Для Ипполита, время которого подобно шагреневой коже, оно и идея, и предмет. Его бытование в романе сопровождается самым точным хронометражем. Свое «Объяснение» он хочет непременно читать на восходе солнца, без конца спрашивая «Который час?» Нечаянно заснув, он почти в панике: «Я проспал. Долго я спал?» И когда в ответ услышал предельно точное: «Вы спали семь или восемь минут» – то вначале жадно переводит дух, а вслед за тем не без сарказма замечает: «А вы уж и минуты считали, пока я спал…"

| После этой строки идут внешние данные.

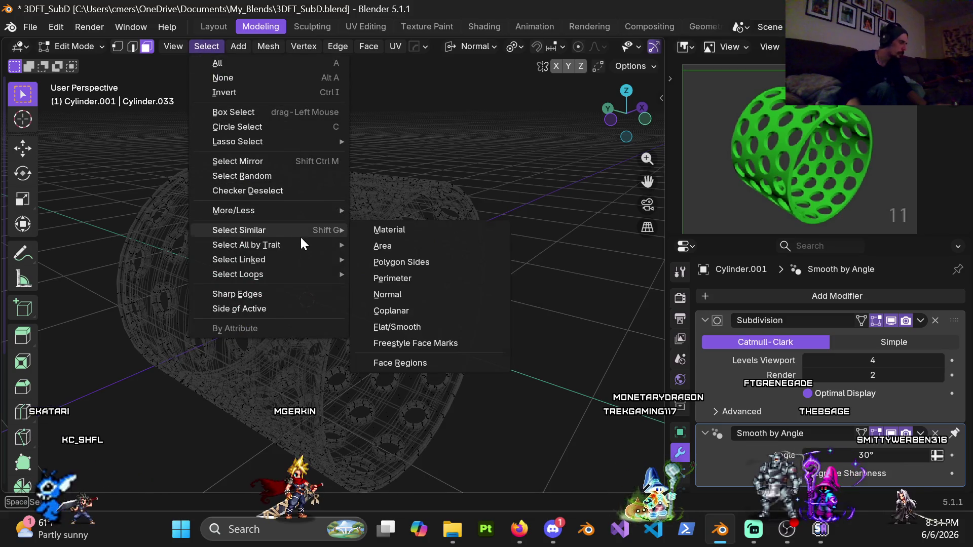
pyautogui.moveTo(299, 244)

Но дело в том, что и сам Ипполит все свое время тщательно учитывает. Оно и понятно: не так много его и осталось. Помните портрет Ипполита, во внешних чертах которого отпечаталась роковая черта: «Казалось, что ему оставалось жить не более двух-трех недель». И хотя на самом деле он прожил еще около двух месяцев, но и этот срок достаточным не назовешь… Вот почему свои буквально считанные дни он и в самом деле тщательно учитывает, и тут для него важно все: сколько времени ему потребовалось на написание своей «тетрадки» («Я писал это вчера весь день, потом ночь и кончил сегодня утром»). Он думает о том, сколько времени может занять чтение («сорок минут, ну – час») и так постоянно во всем. При этом стремясь, если не укротить, то хотя бы угадать направление жизненного потока, Ипполит лучше других понимает, какая это страшная и безжалостная сила – время.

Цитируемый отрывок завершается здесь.